林野笑着点头,把借书条抽出来递给小远,看着他踮着脚凑到阳光下看:“这是小栀妈妈年轻时借的书,你看这栀子花标记,跟她绣在棉布手帕上的一样,小栀上次还拿给你看过呢。”
小远刚要开口说什么,门口的风铃又叮铃响了,这次是小栀,手里拎着个浅灰色的布包,布角绣着朵小小的玉兰花。她刚走进来就把布包放在柜台上,笑着说:“李伯说用温水泡过再洗,围巾能软些,陈叔围着就不扎脖子了。”说着就看见桌上的旧书和借书条,脸上的笑容突然僵住,脚步顿在原地,眼睛慢慢睁大,声音带着点不敢相信的轻颤:“这……这是我妈妈的字迹!她以前总跟我说,小时候常来陈叔的书店借书,还说陈叔总特意给她留着《城南旧事》,说那本书里写的胡同日子,跟西巷特别像。”
陈叔拉着小栀的手,脚步慢慢挪到最里面的书架前,那是他专门放旧书的地方,每本书都按年份排得整整齐齐。他踮起脚,手指在最上层摸索了一会儿,取下本包着牛皮纸的书——牛皮纸已经泛出浅褐色,边缘磨得有些毛糙,拆开纸皮,里面正是另一本《城南旧事》,封皮上贴着张褪色的米黄色便签,上面用钢笔写着“给晓晓留,下次来取”,字迹比现在的陈叔有力些,是他年轻时的笔迹。
小栀的手指轻轻抚过便签,指尖触到微微凸起的墨迹,眼里慢慢泛了软,像含着层温水:“我妈还跟我说过,她小时候总缠着陈叔借书,那时候我外婆身体不好,家里总静悄悄的,她放学就往书店跑。
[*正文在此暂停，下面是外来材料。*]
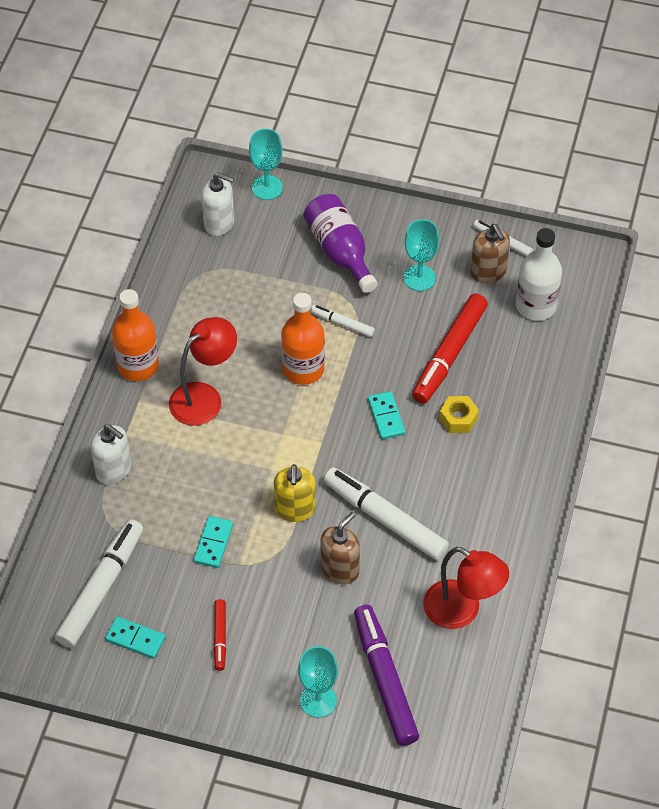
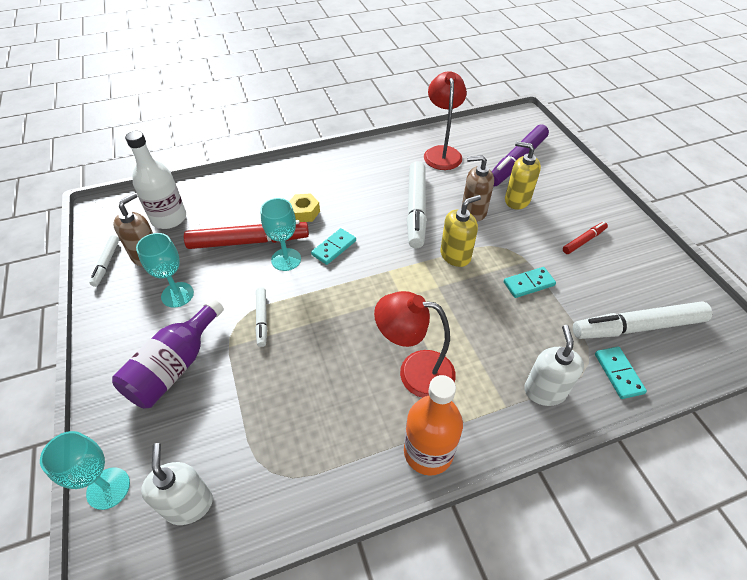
camera: 125 degrees left, 5 degrees down
turquoise domino [105,617,166,659] -> turquoise domino moved to [595,347,647,399]
orange bottle [281,293,325,385] -> none
turquoise goblet [298,646,338,718] -> turquoise goblet moved to [260,198,301,271]
none -> yellow soap dispenser [505,141,541,210]

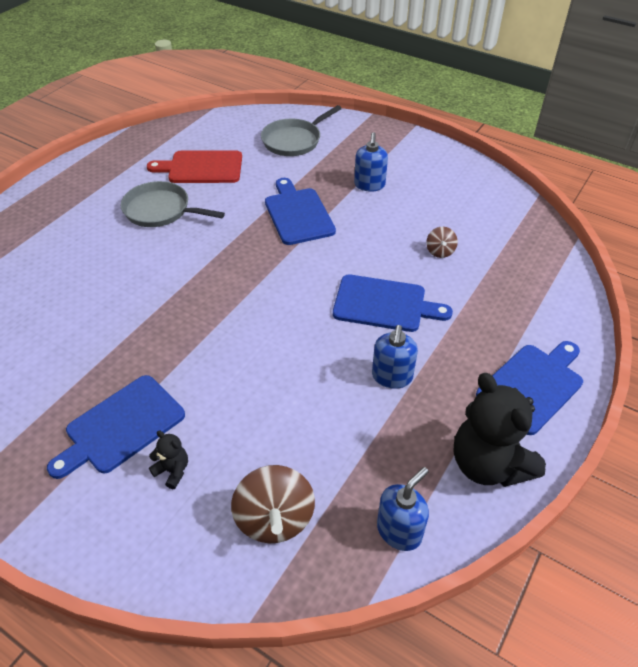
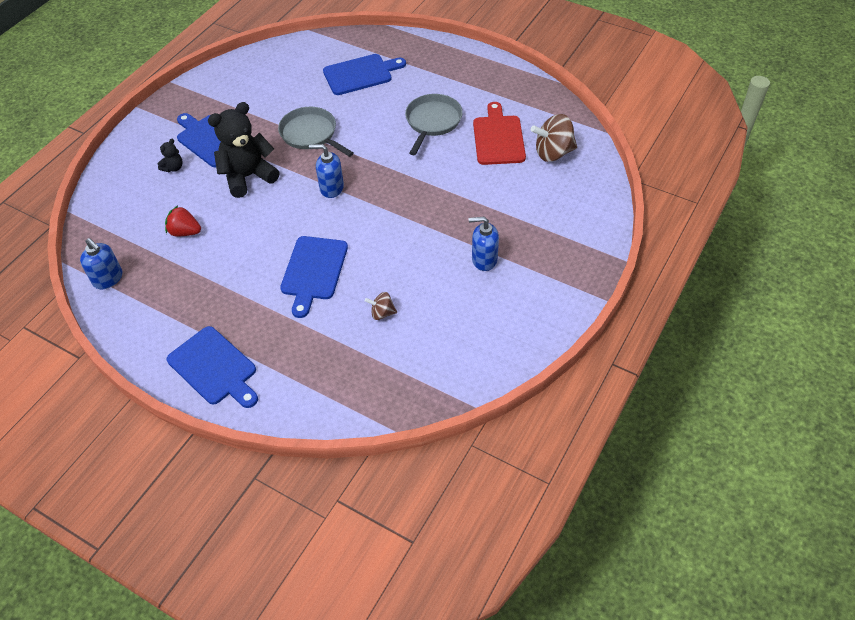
camera: 90 degrees right, 5 degrees up
brown spinning top [231,465,315,543] -> brown spinning top moved to [531,114,577,162]
grey pan [261,105,342,156] -> grey pan moved to [278,107,354,157]
blue cutting board [265,178,336,245] -> blue cutting board moved to [323,54,406,95]
blue soap dispenser [372,325,418,389] -> blue soap dispenser moved to [309,144,344,198]
black teddy bear [453,373,546,487] -> black teddy bear moved to [208,102,280,198]
none -> red strawberry [165,205,201,236]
陈叔总给她留着靠窗的位置,阳光能晒到书桌上,还会泡杯热糖水放在旁边,说‘多看书,少想烦心事,日子就会暖起来’。”
林野把掉出借书条的旧书递到小栀手里,声音放得轻:“你看,这书里还留着她的借书条,说不定她当年看完,本来想再来借别的书,结果后来搬去外地,就没来得及还,也没来得及跟陈叔说一声。”
小栀接过书,指尖捏着书脊慢慢翻开,直到翻到夹着借书条的那页才停下——书页边缘有淡淡的泪痕印,像被水浸过又晾干,在纸页上留下浅褐色的痕迹,泪痕旁边还写着行极小的字,要凑到阳光下才能看清:“想和巷里的人,一直过这样暖融融的日子”。